This is the minimal setup for DS4 ROCm inference on a
Strix Halo machine with 128 GB RAM and Radeon 8060S (gfx1151).
On Ubuntu 26.04 LTS, install the ROCm compiler/runtime and libraries used by the Strix Halo backend:
sudo apt-get update
sudo apt-get install -y \
hipcc rocminfo rocm-smi \
libamdhip64-dev \
libhipblas-dev libhipblaslt-dev \
librocblas-dev \
librocwmma-dev \
libhipcub-devThe backend uses rocWMMA. On this Ubuntu 26.04 setup, librocwmma-dev
installs the top-level rocWMMA headers but misses rocwmma/internal/.
No Ubuntu package currently provides those internal headers. Install a complete
matching rocWMMA header tree:
git clone --depth 1 --branch rocm-7.1.0 https://github.com/ROCm/rocWMMA.git /tmp/rocWMMA-rocm-7.1.0
sudo mkdir -p /usr/local/include
sudo cp -a /tmp/rocWMMA-rocm-7.1.0/library/include/rocwmma /usr/local/include/If ROCm is installed under /usr but tooling expects /opt/rocm, add these
compatibility links:
sudo mkdir -p /opt/rocm/bin
sudo ln -sf /usr/bin/hipcc /opt/rocm/bin/hipcc
sudo ln -sfn /usr/lib/x86_64-linux-gnu /opt/rocm/lib
sudo ln -sfn /usr/include /opt/rocm/includeThe user running DS4 must be able to open /dev/kfd and the DRM render node:
sudo usermod -aG render,video "$USER"Log out and back in, or reboot. Verify:
rocminfo | grep -A80 'Name: gfx1151'If DS4 says no ROCm-capable device is detected, check that rocminfo can open
/dev/kfd and that groups includes render.
A 128 GB Strix Halo system may initially expose only about 62 GB of GPU-visible memory. DS4 needs the larger GTT aperture for the 80.76 GiB model plus runtime buffers.

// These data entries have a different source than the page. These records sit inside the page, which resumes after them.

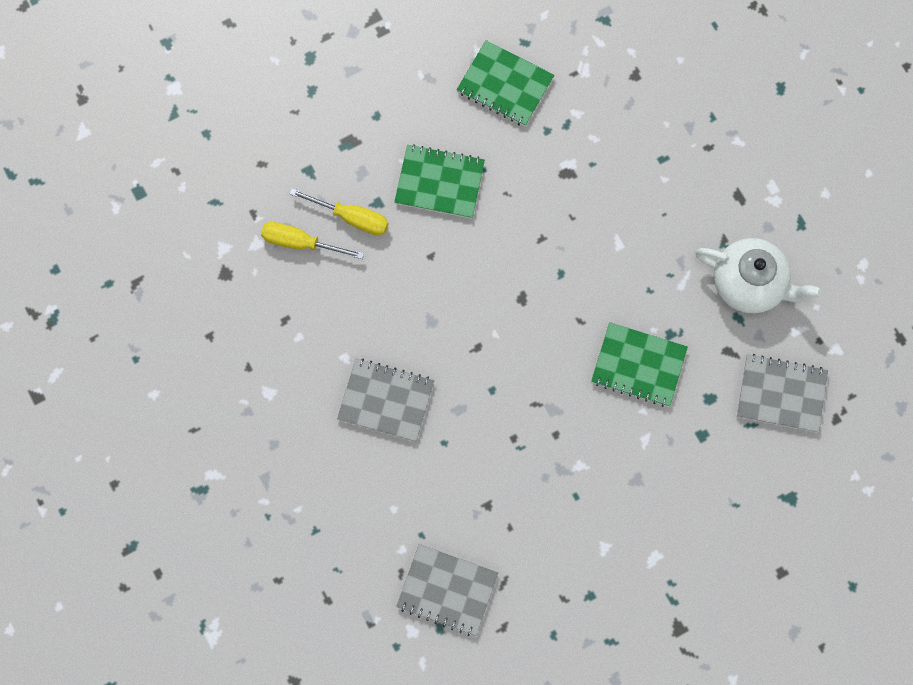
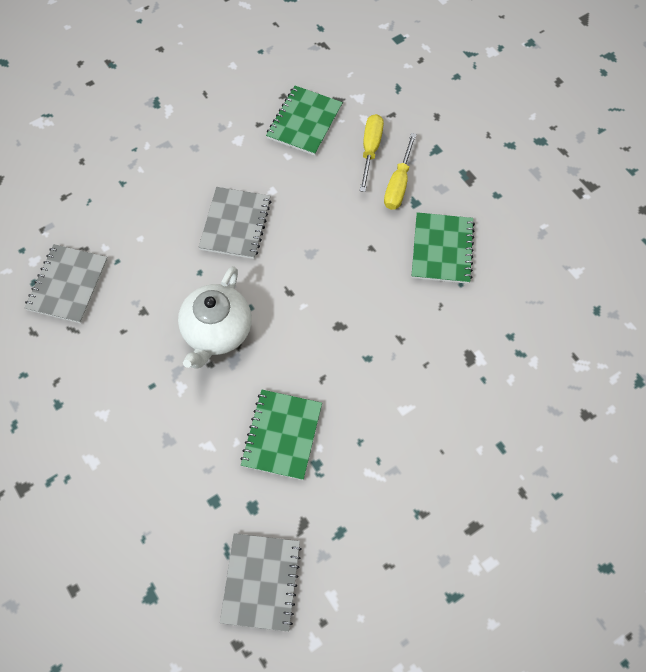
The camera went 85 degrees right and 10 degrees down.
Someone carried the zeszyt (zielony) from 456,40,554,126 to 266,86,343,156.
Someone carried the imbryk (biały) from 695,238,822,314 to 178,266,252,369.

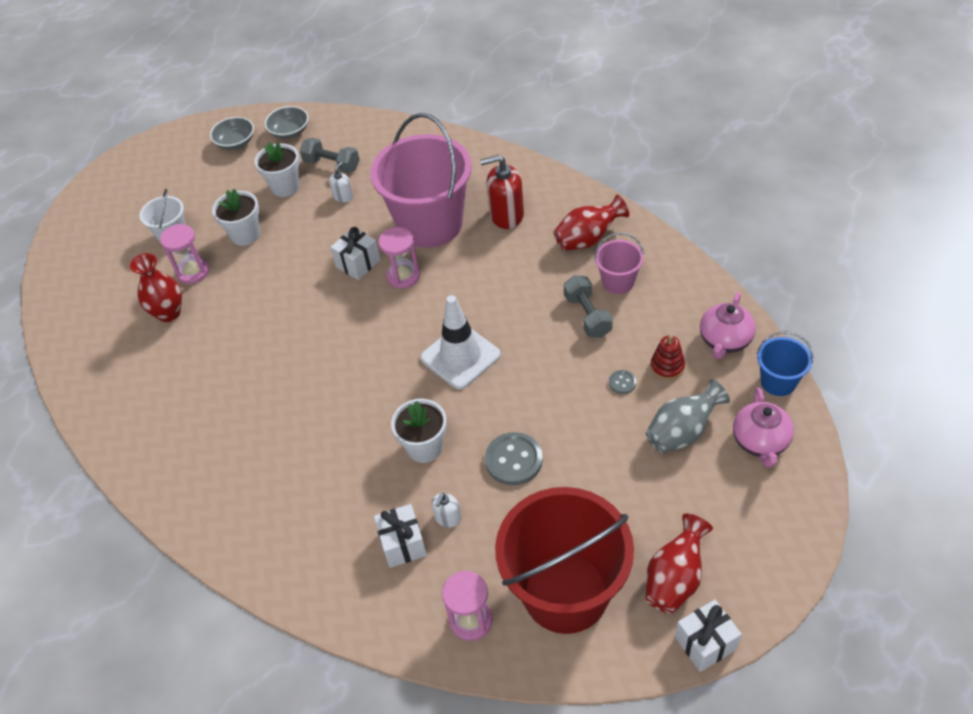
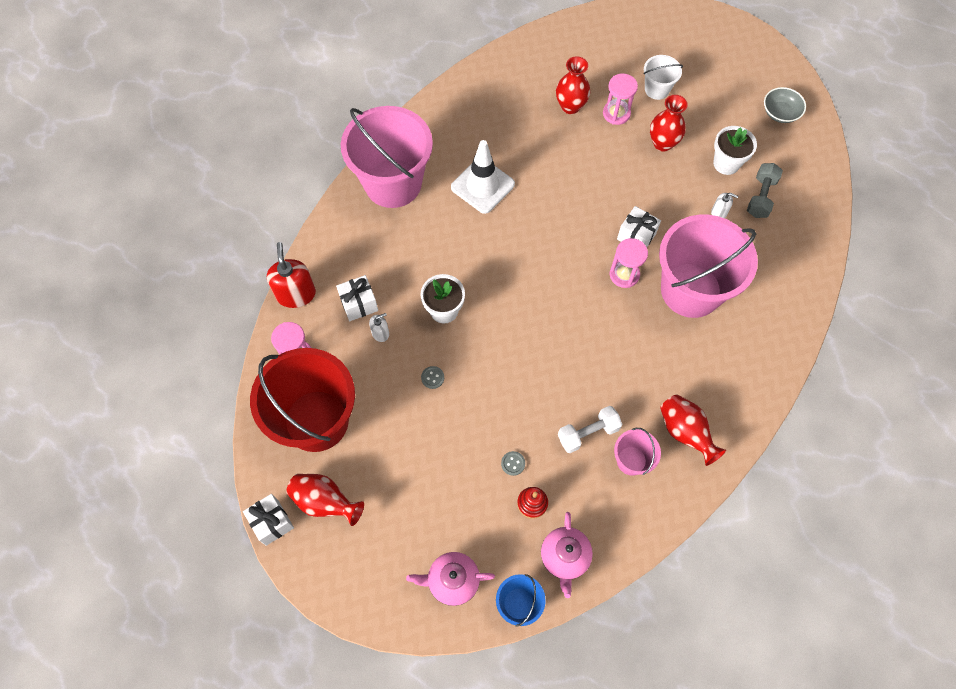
The camera went 80 degrees right and 15 degrees up.
Someone took away the miska (szary) at 265,106,308,139.
Someone carried the dozownik mydła (czerwony) from 480,155,524,229 to 267,242,316,308.
Someone swapped the doniczka (biały) at 212,189,260,246 for the wazon (czerwony) at 650,95,688,152.
Someone repainted the hantel (szary) at 564,275,613,338, which became the hantel (biały) at 558,406,622,453.
Someone rotated the imbryk (różowy) at 700,292,756,359 by 105 degrees counterclockwise.
Someone carried the pachołek (biały) from 420,295,501,389 to 451,140,515,214.
Someone took away the wazon (szary) at 646,379,730,453.
Someone scaled the guzik (szary) at 485,432,543,485 by 0.50.
Someone rotated the dozownik mydła (biały) at 432,493,461,528 by 135 degrees clockwise.
Someone put down the wiadro (różowy) at 341,106,433,208.

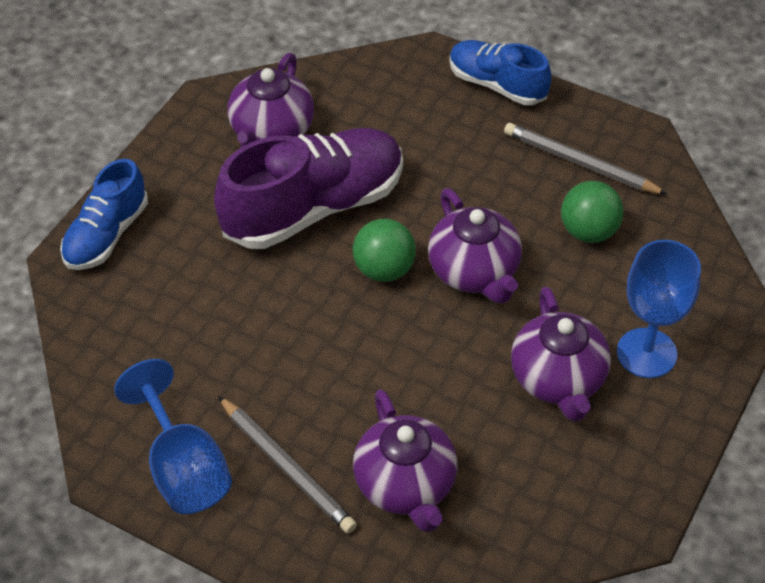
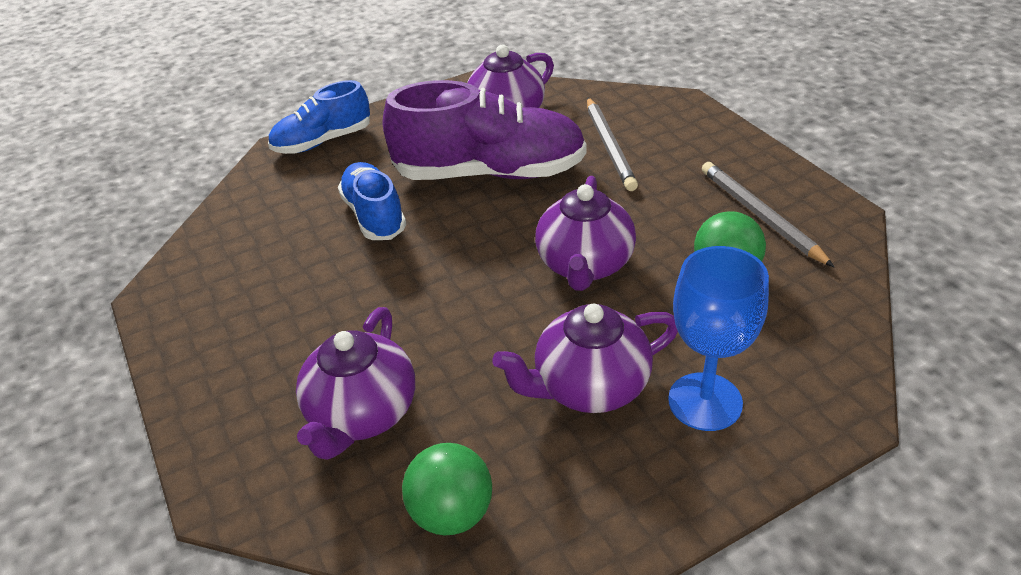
The camera went 35 degrees right and 10 degrees down.
Someone carried the but (niebieski) from 450,40,552,105 to 338,162,407,240.
Someone carried the piłka (zielony) from 353,219,416,282 to 402,443,492,535.
Someone rotated the imbryk (fioletowy) at 511,287,611,422 by 45 degrees clockwise.
Someone took away the kielich (niebieski) at 114,359,232,514.
Someone carried the ołówek (szary) from 218,396,357,534 to 587,97,638,191.

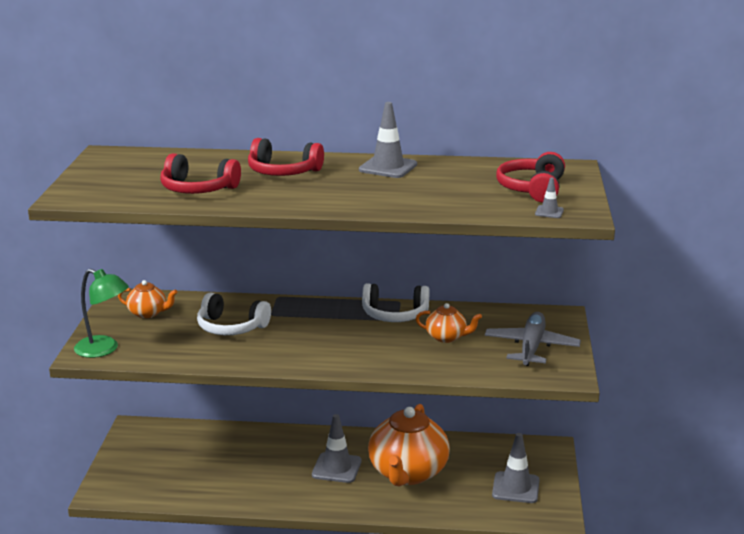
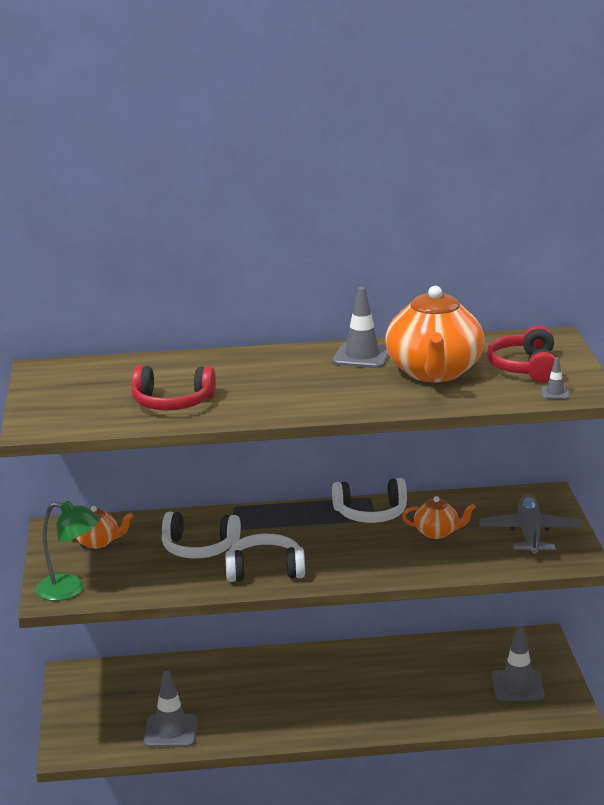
The camera went 10 degrees left and 0 degrees up.
Someone took away the słuchawki (czerwony) at 248,138,324,176.
Someone carried the imbryk (pomarańczowy) from 368,404,450,486 to 385,286,484,382.
Someone carried the pachołek (szary) from 312,414,362,483 to 144,670,197,747.
Someone put down the słuchawki (biały) at 225,534,305,582.

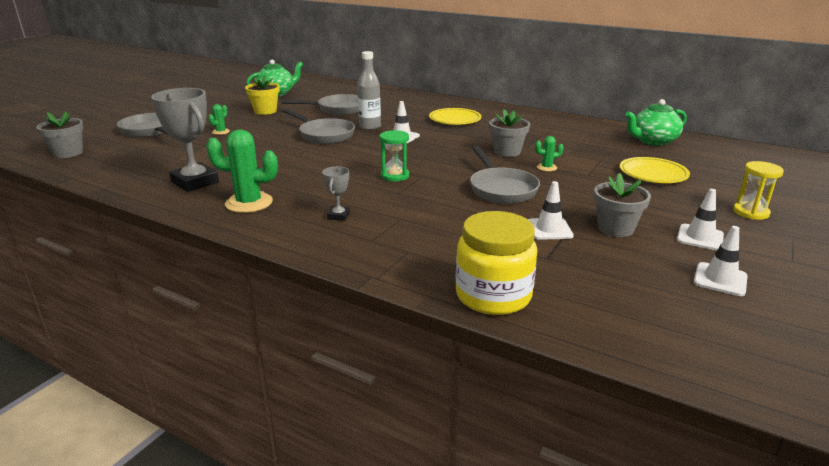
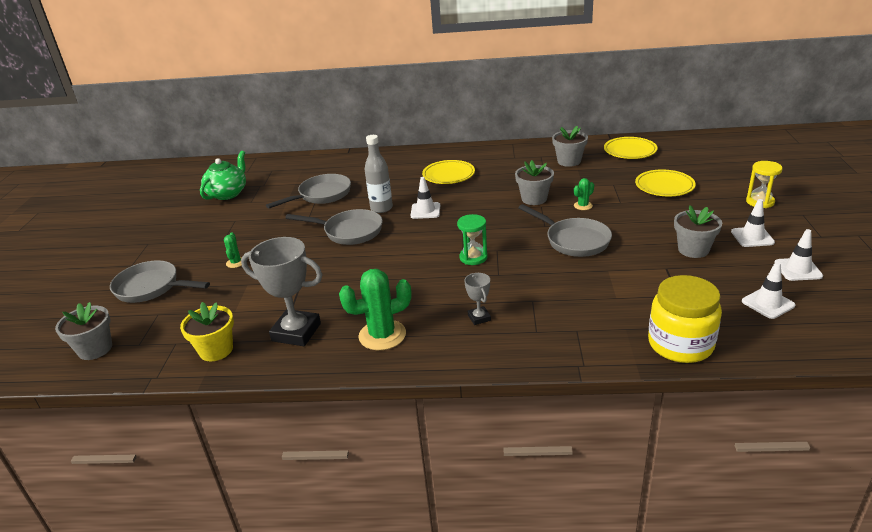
The camera went 25 degrees left and 5 degrees up.
Someone carried the doniczka (żółty) from 245,75,280,115 to 180,302,234,361.
Someone swapped the imbryk (zielony) at 625,99,687,146 for the talerz (żółty) at 604,137,658,159.
Someone carried the pachołek (biały) from 528,181,573,240 to 742,262,795,319.
Someone put down the doniczka (szary) at 552,126,588,167.

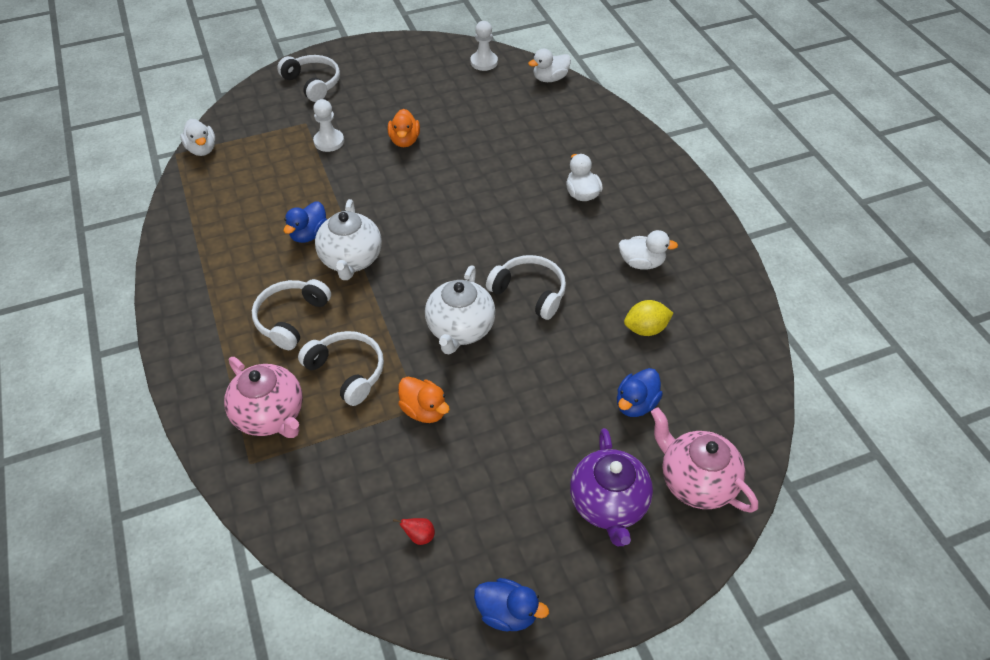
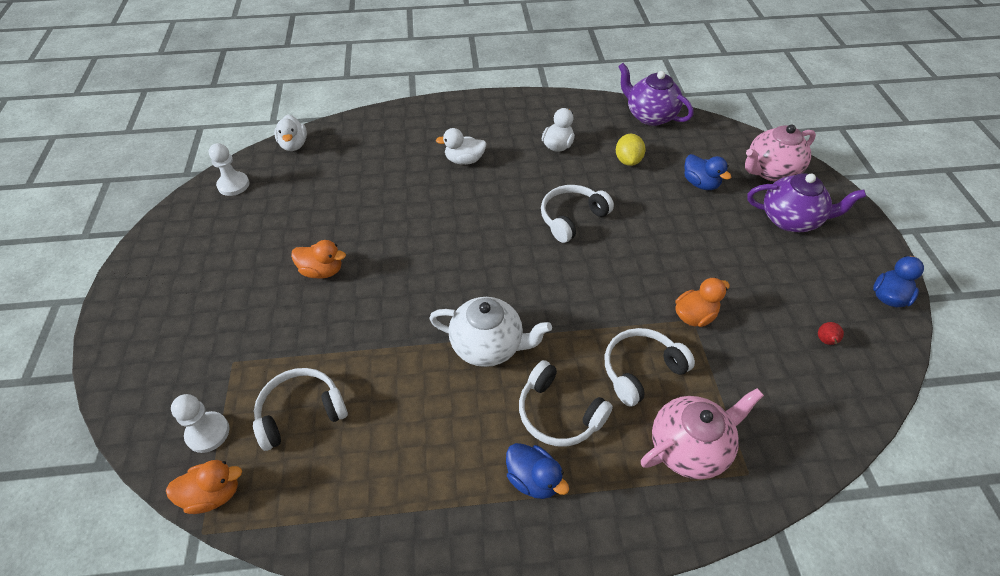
The camera went 75 degrees left and 0 degrees up.
Someone carried the słuchawki (biały) from 277,55,340,102 to 253,368,348,451.
Someone carried the pionek (biały) from 313,99,344,152 to 171,394,230,453.
Someone repainted the kaczka (biały) at 180,119,216,156, which became the kaczka (pomarańczowy) at 166,460,242,514.
Someone carried the kaczka (niebieski) from 284,201,327,243 to 506,443,569,499.
Someone took away the imbryk (biały) at 425,266,496,354.
Someone put down the imbryk (fioletowy) at 618,63,694,126.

Use these kernel parameters:
amd_iommu=off amdgpu.gttsize=126976 ttm.pages_limit=32505856 ttm.page_pool_size=32505856
On Ubuntu with GRUB:
sudo cp /etc/default/grub /etc/default/grub.bak
sudoedit /etc/default/grubSet:
GRUB_CMDLINE_LINUX_DEFAULT="quiet splash amd_iommu=off amdgpu.gttsize=126976 ttm.pages_limit=32505856 ttm.page_pool_size=32505856"
Then:
sudo update-grub
sudo rebootAfter reboot, verify:
cat /proc/cmdline
sudo dmesg | grep -Ei 'GTT|gttsize|TTM|VRAM'
rocminfo | grep -A80 'Name: gfx1151'Expected signs:
amdgpu: 126976M of GTT memory ready
rocminfo gfx1151 pool: 130023424 KB
Use the normal Strix Halo target. It builds the standard binary names:
make strix-halo -j"$(nproc)"make rocm is an alias for make strix-halo.
Use the standard IQ2XXS/Q2K/Q8 imatrix GGUF:
DeepSeek-V4-Flash-IQ2XXS-w2Q2K-AProjQ8-SExpQ8-OutQ8-chat-v2-imatrix.gguf
Avoid the mixed IQ2/IQ4 or IQ2/Q4 GGUFs on this machine for now. They put much more memory pressure on the ROCm path and can trigger system OOM instead of a clean DS4 failure.
Run it normally:
./ds4 -m gguf/DeepSeek-V4-Flash-IQ2XXS-w2Q2K-AProjQ8-SExpQ8-OutQ8-chat-v2-imatrix.ggufThe ROCm build uses the Strix Halo backend automatically.